La fonction publique va se mettre en grève jeudi 27 janvier, notamment pour réclamer des augmentations de salaire. Les fonctionnaires pourraient être au coeur des débats de l’élection présidentielle de 2022. Du côté de Valérie Pécresse, "la suppression de postes de fonctionnaires reste un totem" selon le journaliste Thierry Curtet, présent sur le plateau du 23 heures de Franceinfo mercredi 26 janvier. "Elle veut en fait supprimer 200 000 postes pour en réembaucher 50 000 avec trois priorités : à la fois le soin, la sécurité et l’éducation", rapporte-t-il. Jean-Luc Mélenchon souhaite, lui, "combattre la précarisation dans la fonction publique notamment en titularisant les contractuels. C’est important, c’est 20% des effectifs. Il veut aussi créer 130 000 postes : 60 000 postes d’enseignants, 60 000 postes de soignants et 10 000 postes dans la justice".

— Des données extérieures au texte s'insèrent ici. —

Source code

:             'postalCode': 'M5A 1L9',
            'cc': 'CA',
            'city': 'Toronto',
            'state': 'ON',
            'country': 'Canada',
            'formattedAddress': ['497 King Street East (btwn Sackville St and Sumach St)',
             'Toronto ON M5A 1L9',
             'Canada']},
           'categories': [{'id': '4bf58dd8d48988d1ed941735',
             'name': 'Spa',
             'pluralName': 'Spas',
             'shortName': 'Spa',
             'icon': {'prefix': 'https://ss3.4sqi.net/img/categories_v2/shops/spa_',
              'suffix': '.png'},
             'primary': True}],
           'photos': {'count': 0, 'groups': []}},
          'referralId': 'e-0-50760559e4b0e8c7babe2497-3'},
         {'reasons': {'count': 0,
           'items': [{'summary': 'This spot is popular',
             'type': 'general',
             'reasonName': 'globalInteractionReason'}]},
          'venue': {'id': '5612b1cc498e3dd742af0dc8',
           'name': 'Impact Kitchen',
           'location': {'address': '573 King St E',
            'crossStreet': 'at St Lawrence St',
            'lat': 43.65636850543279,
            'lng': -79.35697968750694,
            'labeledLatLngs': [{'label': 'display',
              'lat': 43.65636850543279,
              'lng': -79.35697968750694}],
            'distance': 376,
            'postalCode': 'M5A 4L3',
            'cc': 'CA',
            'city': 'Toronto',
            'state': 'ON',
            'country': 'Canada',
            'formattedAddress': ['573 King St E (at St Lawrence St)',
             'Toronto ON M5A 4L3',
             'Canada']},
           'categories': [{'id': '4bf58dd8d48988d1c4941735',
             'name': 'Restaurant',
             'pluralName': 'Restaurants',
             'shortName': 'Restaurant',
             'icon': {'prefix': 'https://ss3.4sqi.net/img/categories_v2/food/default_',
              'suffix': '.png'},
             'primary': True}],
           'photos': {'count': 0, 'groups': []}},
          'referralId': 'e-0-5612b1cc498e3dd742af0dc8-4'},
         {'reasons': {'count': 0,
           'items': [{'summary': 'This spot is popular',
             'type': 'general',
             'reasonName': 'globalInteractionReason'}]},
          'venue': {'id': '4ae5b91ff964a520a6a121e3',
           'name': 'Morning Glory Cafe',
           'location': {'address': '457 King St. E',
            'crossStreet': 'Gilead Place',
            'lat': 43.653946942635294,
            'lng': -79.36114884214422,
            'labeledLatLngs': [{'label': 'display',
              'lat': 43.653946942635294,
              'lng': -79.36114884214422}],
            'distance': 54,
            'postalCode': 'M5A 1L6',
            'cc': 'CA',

Anne Hidalgo veut des soignants mieux payés

Marine Le Pen "ne veut pas d’un plan massif de suppression du nombre de fonctionnaires. Elle veut au contraire embaucher de 7 000 à 8 000 postes dans la magistrature", indique le journaliste. La candidate RN souhaite aussi "des recrutements dans la sécurité", "aider les enseignants" en proposant des "augmentations de dix milliards d’euros pour revaloriser leur métier" et plaide pour la suppression des agences régionales de santé. Anne Hidalgo compte, elle, "augmenter fortement les enseignants. Elle veut également des soignants mieux payés et elle veut faire porter aussi l’effort sur la petite enfance", selon Thierry Curtet. En 2017, Emmanuel Macron avait promis 120 000 suppressions d’emplois chez les fonctionnaires. "C’est une promesse qu’il assume ne pas avoir tenue", explique le journaliste.